We also utilized BioMart and UniProt to annotate each protein with the same high-quality
information because some of the original records have limited annotation.
Cancer Data
Data Sources & Preprocessing
- Tumor type-specific cancer driver genes were from a recent TCGA Pan-cancer analysis of 9,423 tumor exomes.
- Targets of therapeutic compounds were downloaded from the Genomics of Drug Sensitivity in Cancer (GDSC).
- Cancer transcriptome profiles were downloaded from the Genomic Data Commons (GDC) portal of TCGA (version 20190101). The batch-corrected and upper quartile normalized RSEM measurements were log2 transformed for mRNA expression analysis.
- Cancer proteome data were downloaded from the Clinical Proteomic Tumor Analysis Consortium (CPTAC) data portal (version 20200511). The relative abundance of proteins generated by the Common Data Analysis Pipeline (CDAP) was subjected to quantile normalization using the normalizeQuantiles function implemented in R package limma v3.36.1.
- Both mRNA and protein expression datasets were further filtered by removing genes with zero or NA values in more than 80% of samples.

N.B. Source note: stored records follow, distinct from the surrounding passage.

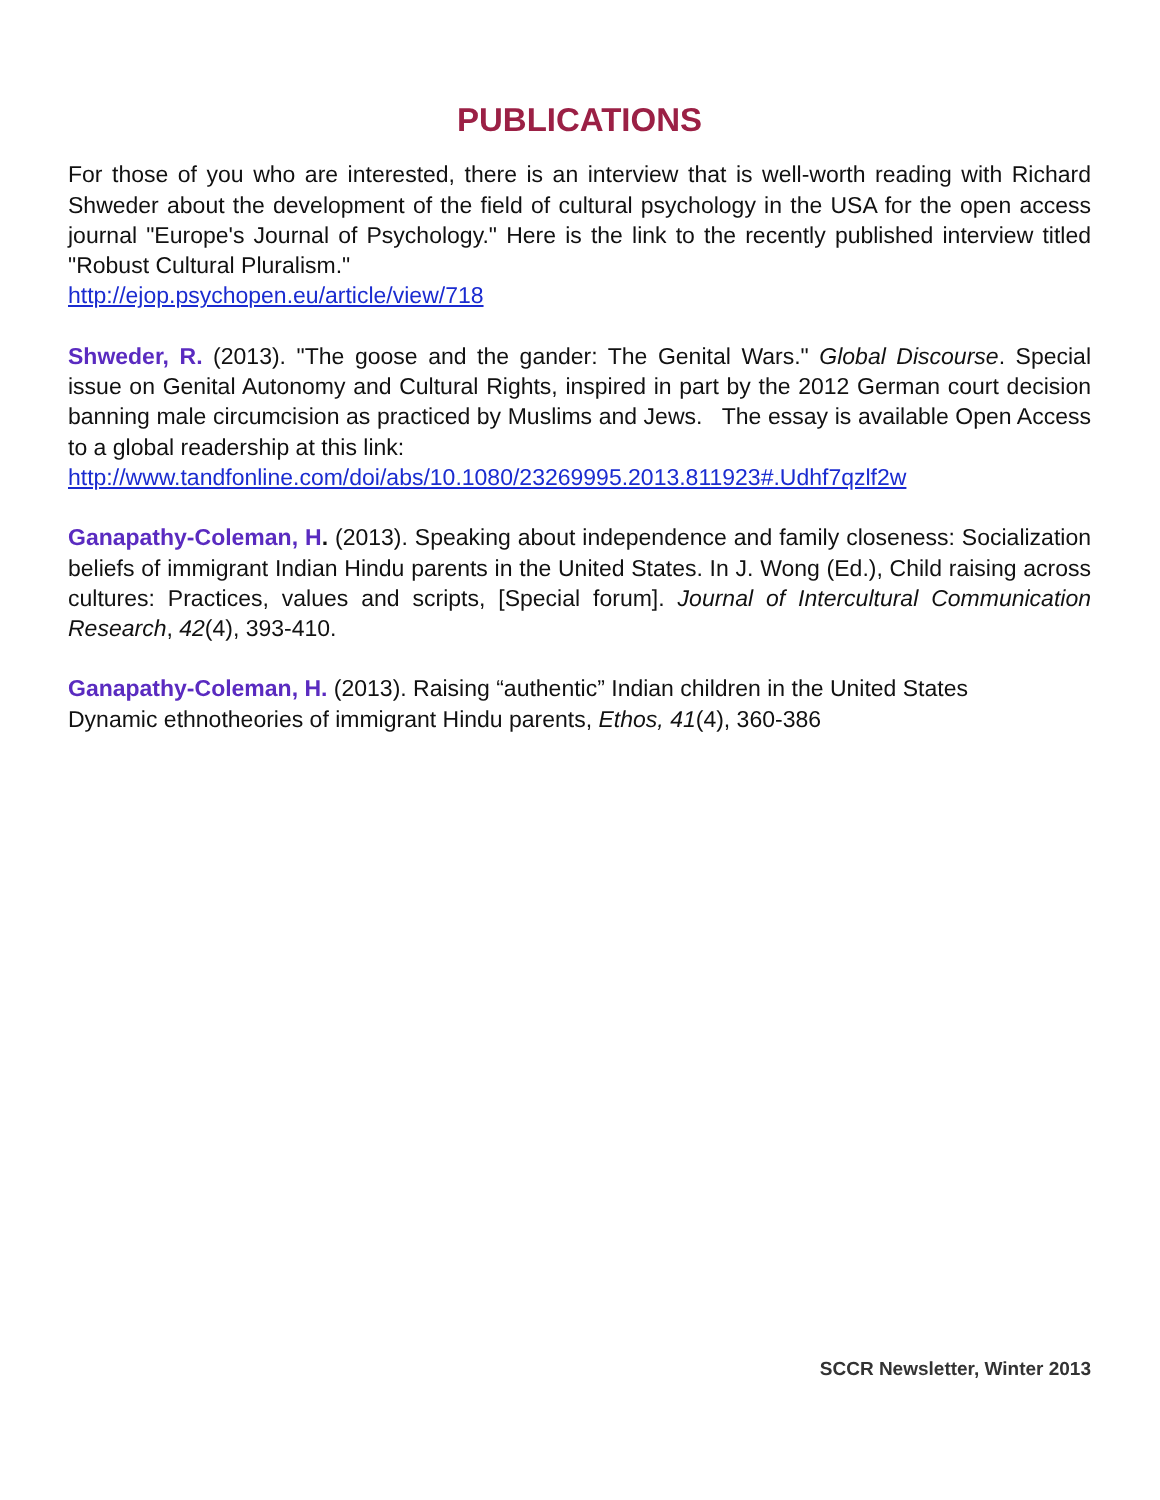PUBLICATIONS
For those of you who are interested, there is an interview that is well-worth reading with Richard Shweder about the development of the field of cultural psychology in the USA for the open access journal "Europe's Journal of Psychology." Here is the link to the recently published interview titled "Robust Cultural Pluralism."
http://ejop.psychopen.eu/article/view/718
Shweder, R. (2013). "The goose and the gander: The Genital Wars." Global Discourse. Special issue on Genital Autonomy and Cultural Rights, inspired in part by the 2012 German court decision banning male circumcision as practiced by Muslims and Jews. The essay is available Open Access to a global readership at this link:
http://www.tandfonline.com/doi/abs/10.1080/23269995.2013.811923#.Udhf7qzlf2w
Ganapathy-Coleman, H. (2013). Speaking about independence and family closeness: Socialization beliefs of immigrant Indian Hindu parents in the United States. In J. Wong (Ed.), Child raising across cultures: Practices, values and scripts, [Special forum]. Journal of Intercultural Communication Research, 42(4), 393-410.
Ganapathy-Coleman, H. (2013). Raising “authentic” Indian children in the United States
Dynamic ethnotheories of immigrant Hindu parents, Ethos, 41(4), 360-386
SCCR Newsletter, Winter 2013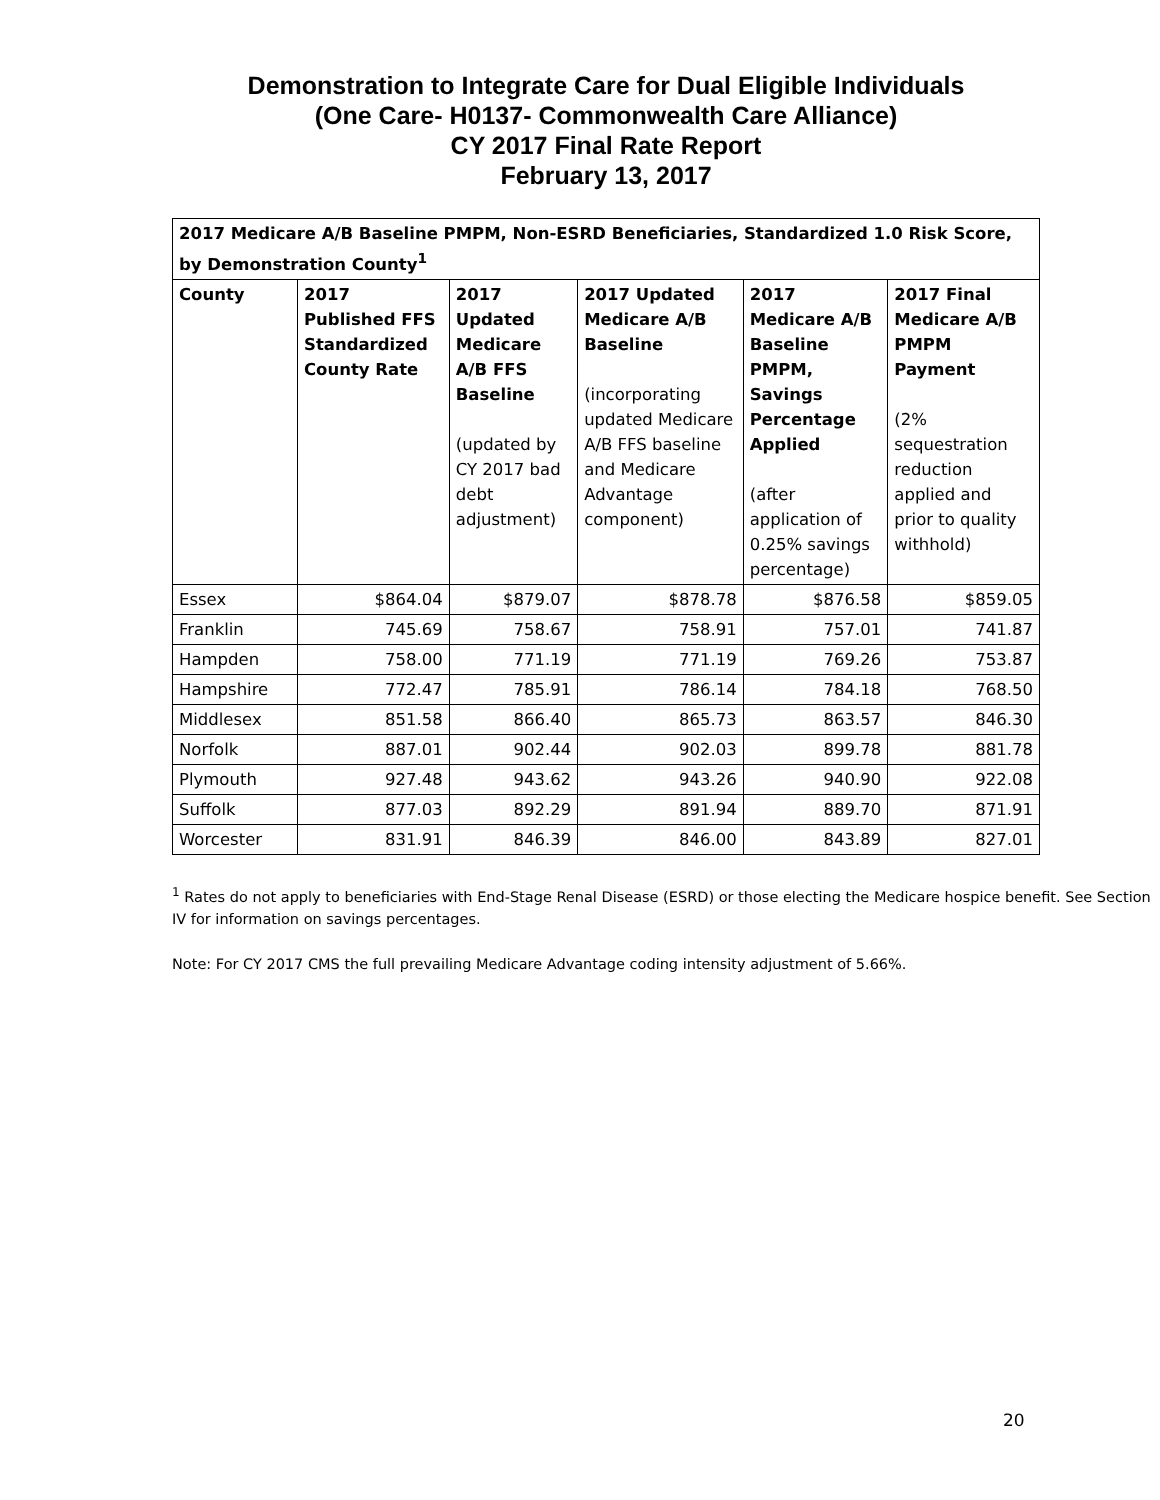Demonstration to Integrate Care for Dual Eligible Individuals
(One Care- H0137- Commonwealth Care Alliance)
CY 2017 Final Rate Report
February 13, 2017
| 2017 Medicare A/B Baseline PMPM, Non-ESRD Beneficiaries, Standardized 1.0 Risk Score, by Demonstration County<sup>1</sup> | | | | | |
| --- | --- | --- | --- | --- | --- |
| County | 2017 Published FFS Standardized County Rate | 2017 Updated Medicare A/B FFS Baseline (updated by CY 2017 bad debt adjustment) | 2017 Updated Medicare A/B Baseline (incorporating updated Medicare A/B FFS baseline and Medicare Advantage component) | 2017 Medicare A/B Baseline PMPM, Savings Percentage Applied (after application of 0.25% savings percentage) | 2017 Final Medicare A/B PMPM Payment (2% sequestration reduction applied and prior to quality withhold) |
| Essex | $864.04 | $879.07 | $878.78 | $876.58 | $859.05 |
| Franklin | 745.69 | 758.67 | 758.91 | 757.01 | 741.87 |
| Hampden | 758.00 | 771.19 | 771.19 | 769.26 | 753.87 |
| Hampshire | 772.47 | 785.91 | 786.14 | 784.18 | 768.50 |
| Middlesex | 851.58 | 866.40 | 865.73 | 863.57 | 846.30 |
| Norfolk | 887.01 | 902.44 | 902.03 | 899.78 | 881.78 |
| Plymouth | 927.48 | 943.62 | 943.26 | 940.90 | 922.08 |
| Suffolk | 877.03 | 892.29 | 891.94 | 889.70 | 871.91 |
| Worcester | 831.91 | 846.39 | 846.00 | 843.89 | 827.01 |
<sup>1</sup> Rates do not apply to beneficiaries with End-Stage Renal Disease (ESRD) or those electing the Medicare hospice benefit. See Section IV for information on savings percentages.
Note: For CY 2017 CMS the full prevailing Medicare Advantage coding intensity adjustment of 5.66%.
20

- Clinical data (survival time, tumor site, age, ethnicity, and grade) were downloaded from both GDC and CPTAC for corresponding samples with molecular data.
Data Policy
We adhere all aspects of data access and usage policies of the original studies. PINA users should strictly adhere to the policies of the NIH Genomic Data Sharing (GDS) Policy for utilizing RNA-seq/clinical data integrated into PINA, and the CPTAC Data Use Agreement for utilizing proteomic data integrated into PINA.
Data Stats
mRNA expression datasets:
Dataset name | Cancer name | No. of patients* | No. of genes |
---|---|---|---|
TCGA-ACC | Adrenocortical carcinoma | 79 | 18,136 |
TCGA-BLCA | Bladder Urothelial Carcinoma | 408 | 18,558 |
TCGA-BRCA | Breast invasive carcinoma | 1,095 | 18,563 |
TCGA-CESC | Cervical squamous cell carcinoma and endocervical adenocarcinoma | 304 | 18,491 |
TCGA-CHOL | Cholangiocarcinoma | 36 | 18,377 |
TCGA-COAD | Colon adenocarcinoma | 451 | 18,039 |
TCGA-DLBC | Lymphoid Neoplasm Diffuse Large B-cell Lymphoma | 48 | 18,158 |
TCGA-ESCA | Esophageal carcinoma | 184 | 18,963 |
TCGA-GBM | Glioblastoma multiforme | 154 | 18,473 |
TCGA-HNSC | Head and Neck squamous cell carcinoma | 520 | 18,671 |
TCGA-KICH | Kidney Chromophobe | 66 | 18,152 |
TCGA-KIRC | Kidney renal clear cell carcinoma | 533 | 18,588 |
TCGA-KIRP | Kidney renal papillary cell carcinoma | 290 | 18,331 |
TCGA-LAML | Acute Myeloid Leukemia | 173 | 16,731 |
TCGA-LIHC | Liver hepatocellular carcinoma | 371 | 18,419 |
TCGA-LUAD | Lung adenocarcinoma | 515 | 18,620 |
TCGA-LGG | Brain Lower Grade Glioma | 516 | 18,586 |
TCGA-LUSC | Lung squamous cell carcinoma | 501 | 18,777 |
TCGA-MESO | Mesothelioma | 87 | 18,488 |
TCGA-OV | Ovarian serous cystadenocarcinoma | 304 | 18,950 |
TCGA-PAAD | Pancreatic adenocarcinoma | 178 | 18,709 |
TCGA-PCPG | Pheochromocytoma and Paraganglioma | 179 | 18,318 |
TCGA-PRAD | Prostate adenocarcinoma | 497 | 18,710 |
TCGA-READ | Rectum adenocarcinoma | 160 | 18,040 |
TCGA-SARC | Sarcoma | 259 | 18,582 |
TCGA-SKCM | Skin Cutaneous Melanoma | 103 | 18,422 |
TCGA-STAD | Stomach adenocarcinoma | 415 | 18,972 |
TCGA-TGCT | Testicular Germ Cell Tumors | 150 | 19,270 |
TCGA-THCA | Thyroid carcinoma | 505 | 18,307 |
TCGA-THYM | Thymoma | 120 | 18,561 |
TCGA-UCEC | Uterine Corpus Endometrial Carcinoma | 532 | 17,629 |
TCGA-UCS | Uterine Carcinosarcoma | 57 | 18,918 |
TCGA-UVM | Uveal Melanoma | 80 | 17,679 |
Protein expression datasets:
Dataset name | Cancer name | No. of patients* | No. of proteins |
---|---|---|---|
CPTAC-CCRCC | Clear Cell Renal Cell Carcinoma | 110 | 9,445 |
CPTAC-COAD | Colon Adenocarcinoma | 97 | 7,057 |
CPTAC-EC | Endometrial Carcinoma | 100 | 10,418 |
CPTAC-GC | Gastric Cancer | 80 | 8,732 |
CPTAC-HCC | Hepatocellular Carcinoma | 159 | 9,682 |
CPTAC-LUAD | Lung Adenocarcinoma | 111 | 10,546 |
TCGA-BRCA | Breast Invasive Carcinoma | 105 | 9,747 |
TCGA-OV | Ovarian Serous Cystadenocarcinoma | 174 | 7,703 |
* Only primary tumors were included.